[Extracted page text data]

- - -

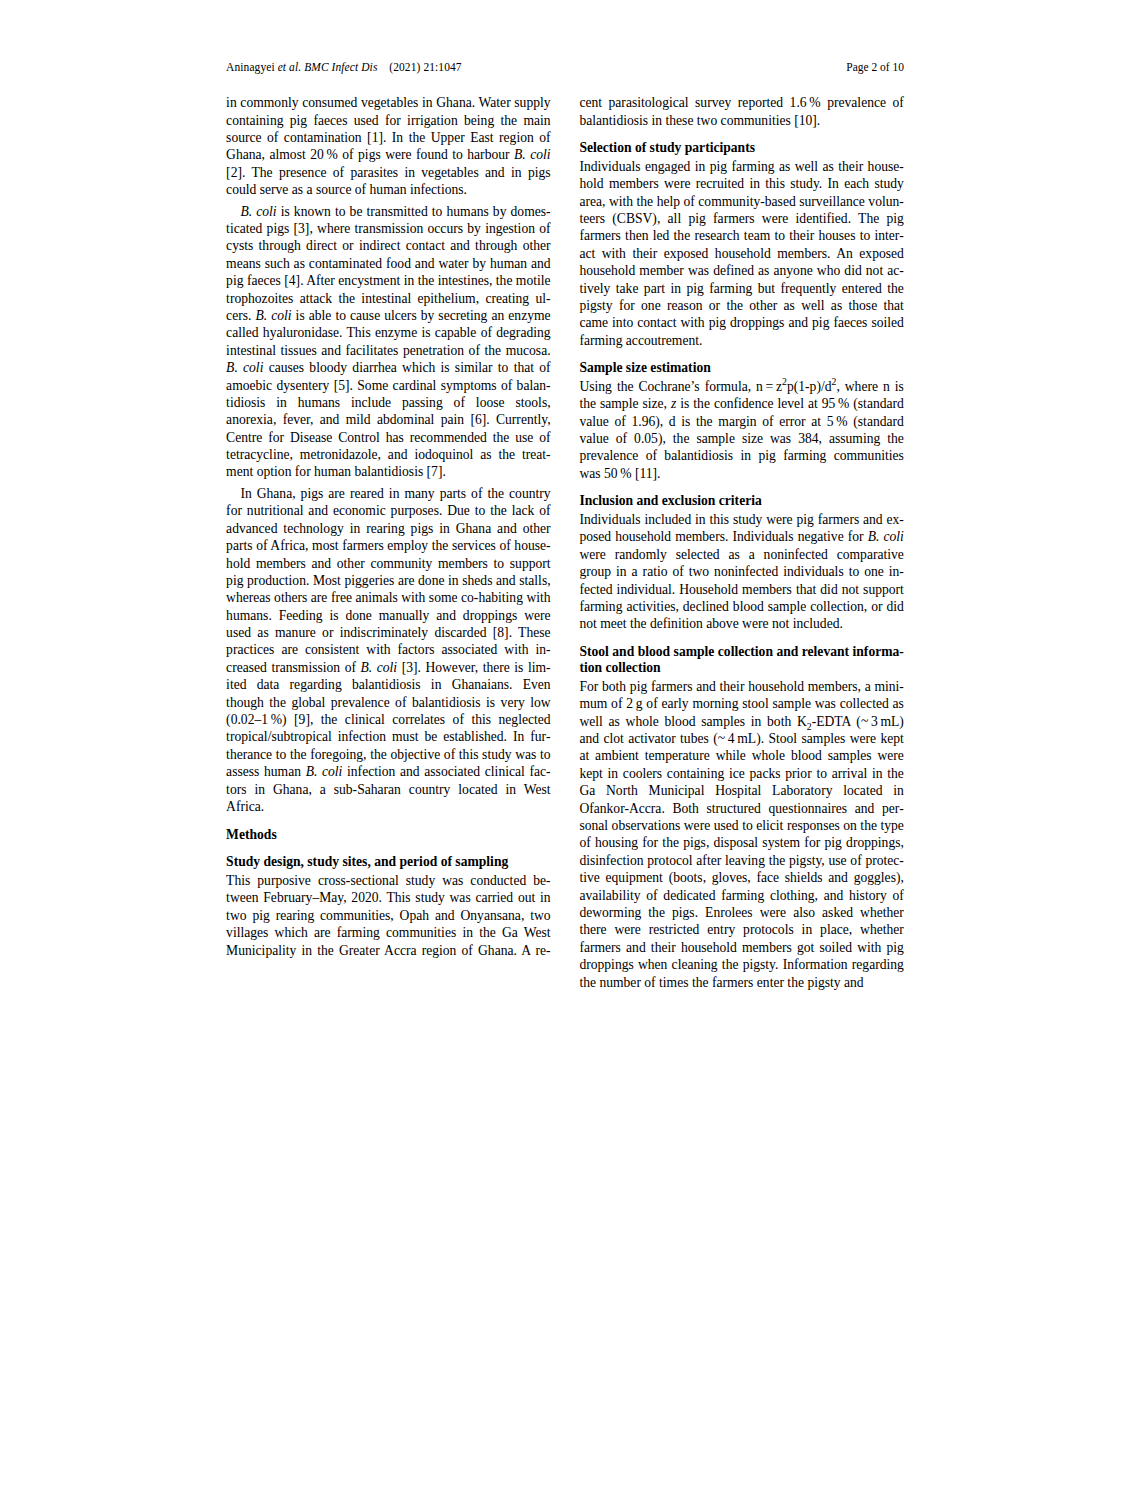Aninagyei et al. BMC Infect Dis (2021) 21:1047
Page 2 of 10
in commonly consumed vegetables in Ghana. Water supply containing pig faeces used for irrigation being the main source of contamination [1]. In the Upper East region of Ghana, almost 20 % of pigs were found to harbour B. coli [2]. The presence of parasites in vegetables and in pigs could serve as a source of human infections.
B. coli is known to be transmitted to humans by domesticated pigs [3], where transmission occurs by ingestion of cysts through direct or indirect contact and through other means such as contaminated food and water by human and pig faeces [4]. After encystment in the intestines, the motile trophozoites attack the intestinal epithelium, creating ulcers. B. coli is able to cause ulcers by secreting an enzyme called hyaluronidase. This enzyme is capable of degrading intestinal tissues and facilitates penetration of the mucosa. B. coli causes bloody diarrhea which is similar to that of amoebic dysentery [5]. Some cardinal symptoms of balantidiosis in humans include passing of loose stools, anorexia, fever, and mild abdominal pain [6]. Currently, Centre for Disease Control has recommended the use of tetracycline, metronidazole, and iodoquinol as the treatment option for human balantidiosis [7].
In Ghana, pigs are reared in many parts of the country for nutritional and economic purposes. Due to the lack of advanced technology in rearing pigs in Ghana and other parts of Africa, most farmers employ the services of household members and other community members to support pig production. Most piggeries are done in sheds and stalls, whereas others are free animals with some co-habiting with humans. Feeding is done manually and droppings were used as manure or indiscriminately discarded [8]. These practices are consistent with factors associated with increased transmission of B. coli [3]. However, there is limited data regarding balantidiosis in Ghanaians. Even though the global prevalence of balantidiosis is very low (0.02–1 %) [9], the clinical correlates of this neglected tropical/subtropical infection must be established. In furtherance to the foregoing, the objective of this study was to assess human B. coli infection and associated clinical factors in Ghana, a sub-Saharan country located in West Africa.
Methods
Study design, study sites, and period of sampling
This purposive cross-sectional study was conducted between February–May, 2020. This study was carried out in two pig rearing communities, Opah and Onyansana, two villages which are farming communities in the Ga West Municipality in the Greater Accra region of Ghana. A recent parasitological survey reported 1.6 % prevalence of balantidiosis in these two communities [10].
Selection of study participants
Individuals engaged in pig farming as well as their household members were recruited in this study. In each study area, with the help of community-based surveillance volunteers (CBSV), all pig farmers were identified. The pig farmers then led the research team to their houses to interact with their exposed household members. An exposed household member was defined as anyone who did not actively take part in pig farming but frequently entered the pigsty for one reason or the other as well as those that came into contact with pig droppings and pig faeces soiled farming accoutrement.
Sample size estimation
Using the Cochrane’s formula, n = z2p(1-p)/d2, where n is the sample size, z is the confidence level at 95 % (standard value of 1.96), d is the margin of error at 5 % (standard value of 0.05), the sample size was 384, assuming the prevalence of balantidiosis in pig farming communities was 50 % [11].
Inclusion and exclusion criteria
Individuals included in this study were pig farmers and exposed household members. Individuals negative for B. coli were randomly selected as a noninfected comparative group in a ratio of two noninfected individuals to one infected individual. Household members that did not support farming activities, declined blood sample collection, or did not meet the definition above were not included.
Stool and blood sample collection and relevant information collection
For both pig farmers and their household members, a minimum of 2 g of early morning stool sample was collected as well as whole blood samples in both K2-EDTA (~ 3 mL) and clot activator tubes (~ 4 mL). Stool samples were kept at ambient temperature while whole blood samples were kept in coolers containing ice packs prior to arrival in the Ga North Municipal Hospital Laboratory located in Ofankor-Accra. Both structured questionnaires and personal observations were used to elicit responses on the type of housing for the pigs, disposal system for pig droppings, disinfection protocol after leaving the pigsty, use of protective equipment (boots, gloves, face shields and goggles), availability of dedicated farming clothing, and history of deworming the pigs. Enrolees were also asked whether there were restricted entry protocols in place, whether farmers and their household members got soiled with pig droppings when cleaning the pigsty. Information regarding the number of times the farmers enter the pigsty and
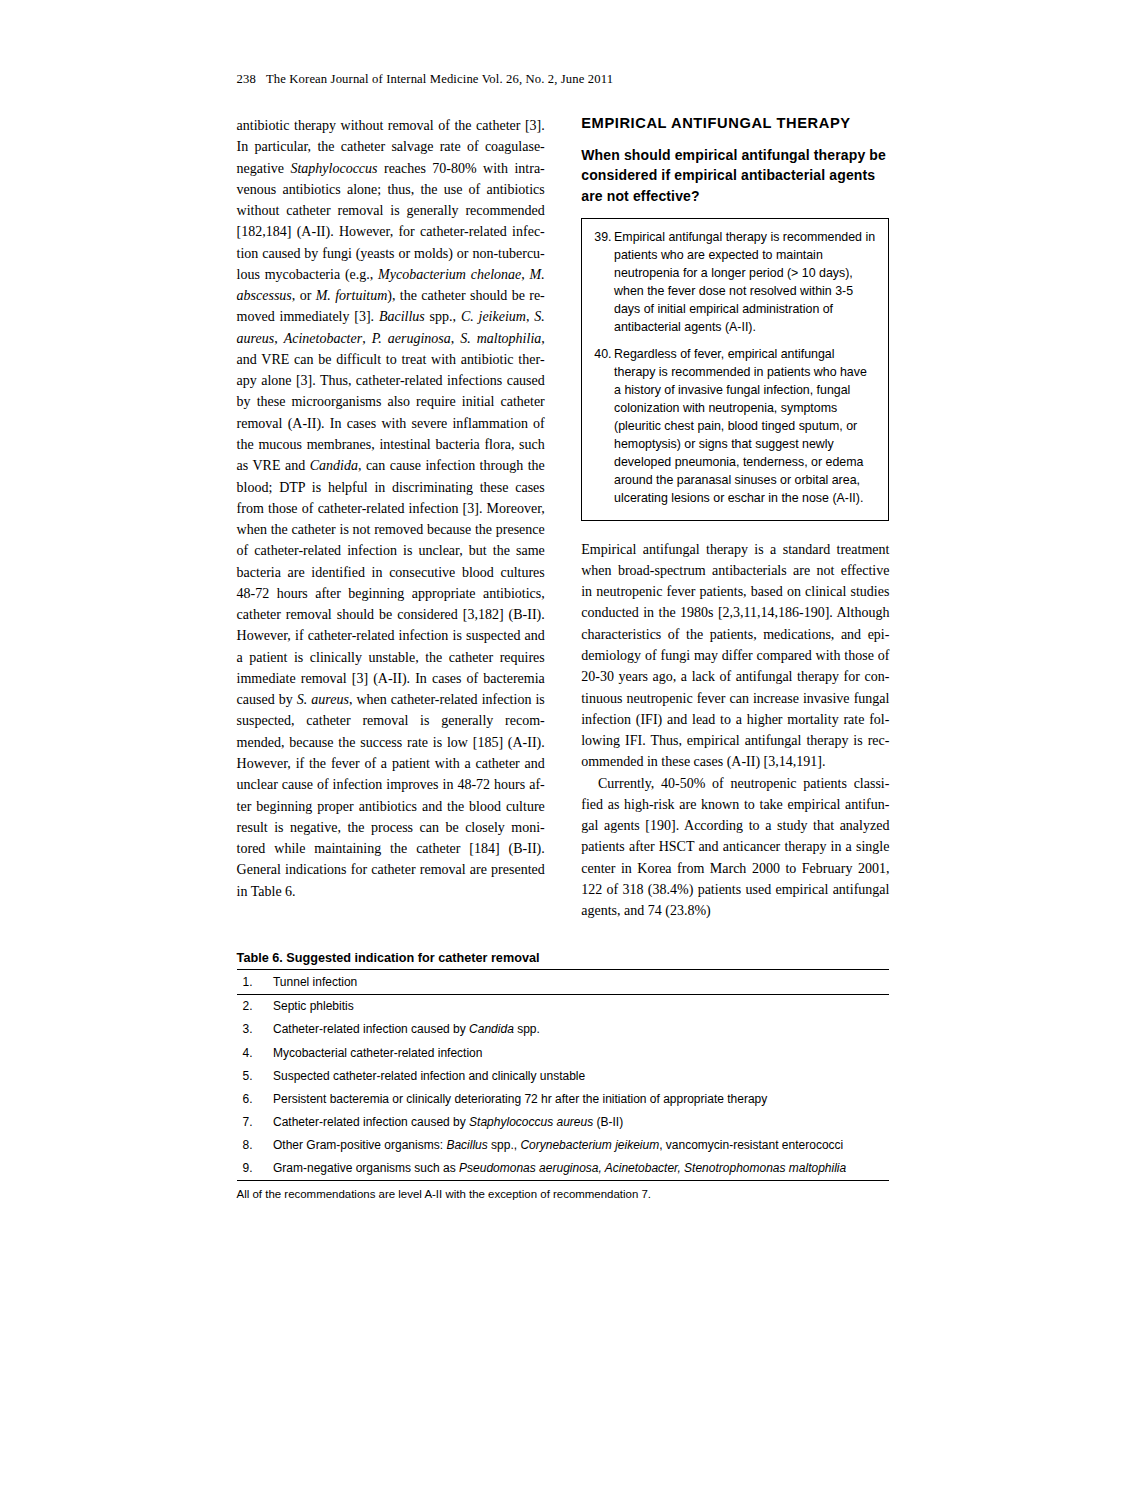238 The Korean Journal of Internal Medicine Vol. 26, No. 2, June 2011
antibiotic therapy without removal of the catheter [3]. In particular, the catheter salvage rate of coagulase-negative Staphylococcus reaches 70-80% with intravenous antibiotics alone; thus, the use of antibiotics without catheter removal is generally recommended [182,184] (A-II). However, for catheter-related infection caused by fungi (yeasts or molds) or non-tuberculous mycobacteria (e.g., Mycobacterium chelonae, M. abscessus, or M. fortuitum), the catheter should be removed immediately [3]. Bacillus spp., C. jeikeium, S. aureus, Acinetobacter, P. aeruginosa, S. maltophilia, and VRE can be difficult to treat with antibiotic therapy alone [3]. Thus, catheter-related infections caused by these microorganisms also require initial catheter removal (A-II). In cases with severe inflammation of the mucous membranes, intestinal bacteria flora, such as VRE and Candida, can cause infection through the blood; DTP is helpful in discriminating these cases from those of catheter-related infection [3]. Moreover, when the catheter is not removed because the presence of catheter-related infection is unclear, but the same bacteria are identified in consecutive blood cultures 48-72 hours after beginning appropriate antibiotics, catheter removal should be considered [3,182] (B-II). However, if catheter-related infection is suspected and a patient is clinically unstable, the catheter requires immediate removal [3] (A-II). In cases of bacteremia caused by S. aureus, when catheter-related infection is suspected, catheter removal is generally recommended, because the success rate is low [185] (A-II). However, if the fever of a patient with a catheter and unclear cause of infection improves in 48-72 hours after beginning proper antibiotics and the blood culture result is negative, the process can be closely monitored while maintaining the catheter [184] (B-II). General indications for catheter removal are presented in Table 6.
Empirical antifungal therapy
When should empirical antifungal therapy be considered if empirical antibacterial agents are not effective?
Empirical antifungal therapy is recommended in patients who are expected to maintain neutropenia for a longer period (> 10 days), when the fever dose not resolved within 3-5 days of initial empirical administration of antibacterial agents (A-II).
Regardless of fever, empirical antifungal therapy is recommended in patients who have a history of invasive fungal infection, fungal colonization with neutropenia, symptoms (pleuritic chest pain, blood tinged sputum, or hemoptysis) or signs that suggest newly developed pneumonia, tenderness, or edema around the paranasal sinuses or orbital area, ulcerating lesions or eschar in the nose (A-II).
Empirical antifungal therapy is a standard treatment when broad-spectrum antibacterials are not effective in neutropenic fever patients, based on clinical studies conducted in the 1980s [2,3,11,14,186-190]. Although characteristics of the patients, medications, and epidemiology of fungi may differ compared with those of 20-30 years ago, a lack of antifungal therapy for continuous neutropenic fever can increase invasive fungal infection (IFI) and lead to a higher mortality rate following IFI. Thus, empirical antifungal therapy is recommended in these cases (A-II) [3,14,191].
Currently, 40-50% of neutropenic patients classified as high-risk are known to take empirical antifungal agents [190]. According to a study that analyzed patients after HSCT and anticancer therapy in a single center in Korea from March 2000 to February 2001, 122 of 318 (38.4%) patients used empirical antifungal agents, and 74 (23.8%)
Table 6. Suggested indication for catheter removal
| 1. | Tunnel infection |
| 2. | Septic phlebitis |
| 3. | Catheter-related infection caused by Candida spp. |
| 4. | Mycobacterial catheter-related infection |
| 5. | Suspected catheter-related infection and clinically unstable |
| 6. | Persistent bacteremia or clinically deteriorating 72 hr after the initiation of appropriate therapy |
| 7. | Catheter-related infection caused by Staphylococcus aureus (B-II) |
| 8. | Other Gram-positive organisms: Bacillus spp., Corynebacterium jeikeium , vancomycin-resistant enterococci |
| 9. | Gram-negative organisms such as Pseudomonas aeruginosa, Acinetobacter, Stenotrophomonas maltophilia |
All of the recommendations are level A-II with the exception of recommendation 7.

- - -

#### WORK ITEM:
Set down precisely the lines above between the line holding "When should empirical" and the line holding "Empirical antifungal therapy is recommended in patients who are", inclusive, and nothing beyond them.

#### WRITTEN RESPONSE:
When should empirical antifungal therapy be considered if empirical antibacterial agents are not effective?
Empirical antifungal therapy is recommended in patients who are expected to maintain neutropenia for a longer period (> 10 days), when the fever dose not resolved within 3-5 days of initial empirical administration of antibacterial agents (A-II).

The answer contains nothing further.